Though polls as of early October show Haley in second place in a few early primary states, the actual likelihood that she will ascend to the presidency is, for the moment, quite slim given Trump’s stranglehold over the Republican Party (though that could change if he dies or is convicted of one of the many crimes he has been accused of). But even if Haley does not become the Republican nominee, she has accomplished something that may be more significant in the long run. By exploiting the media’s weakness for any and all Trump critics, she has found a way to further redefine the word “moderate” and make hard-right politics seem mainstream.


  1. We at Current Affairs would also dispute the application of the word “populist” to those in the Trump orbit.

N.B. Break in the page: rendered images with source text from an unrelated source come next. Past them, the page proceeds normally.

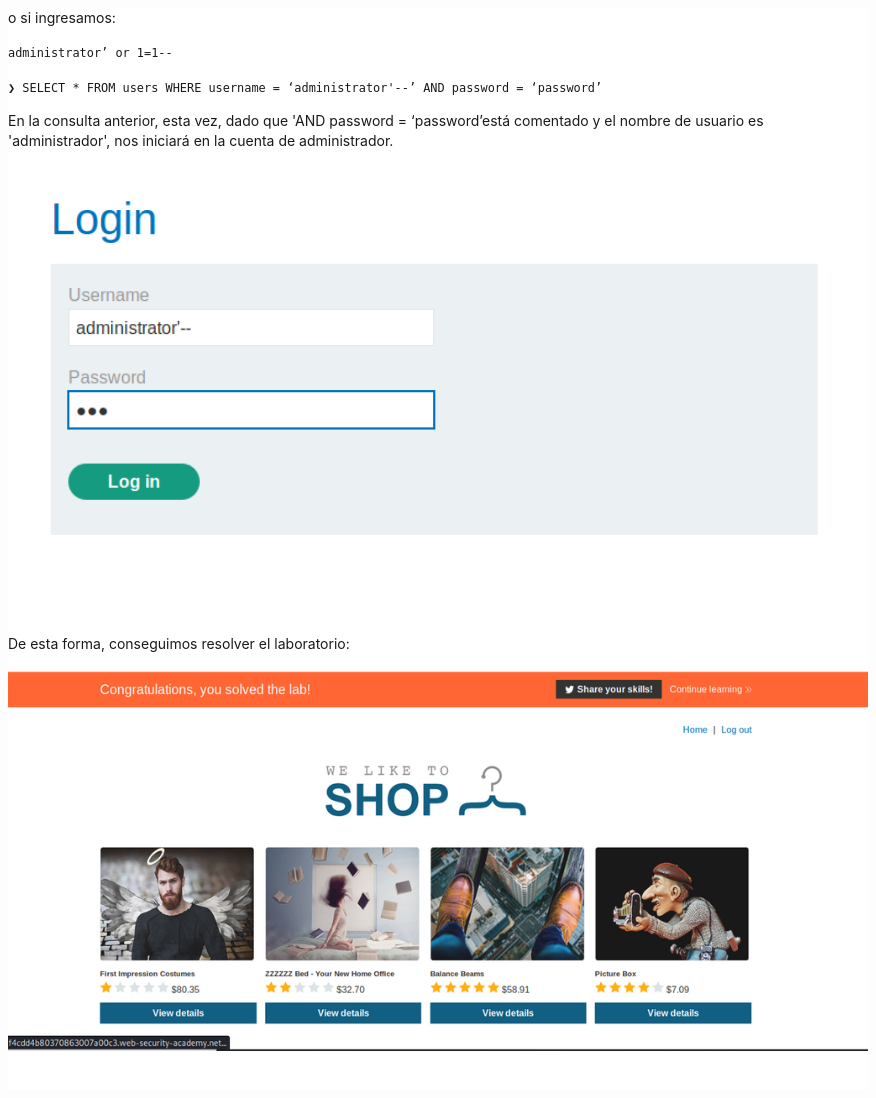 
o si ingresamos:

`administrator’ or 1=1--`

```plaintext
❯ SELECT * FROM users WHERE username = ‘administrator'--’ AND password = ‘password’
```

En la consulta anterior, esta vez, dado que 'AND password = ‘password’está comentado y el nombre de usuario es 'administrador', nos iniciará en la cuenta de administrador.


<p align="center">
     <img src="/assets/images/portswigger/sql_injection_vulnerability_allowing_login_bypass/4.png" width="1000">
</p><br>

De esta forma, conseguimos resolver el laboratorio:

<p align="center">
     <img src="/assets/images/portswigger/sql_injection_vulnerability_allowing_login_bypass/5.png" width="1000">
</p><br>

As Matt McManus argues, “Conservative ‘populism’ has never been about egalitarianism, but about mobilizing support for traditional hierarchies and giving those considered ‘worthy’ a taste of status and power.” 

  2. This is, again, in contrast with Trump, who at least attempts to appear pro-union—well, sometimes. For instance, just last month, he visited the United Auto Workers in Detroit. Obviously, we should take this with a grain of salt given how anti-labor his National Labor Relations Board and Supreme Court appointees have been. Trump has also recently attempted to “court blue-collar workers” at a visit to a nonunion factory in the midst of an ongoing auto workers’ strike.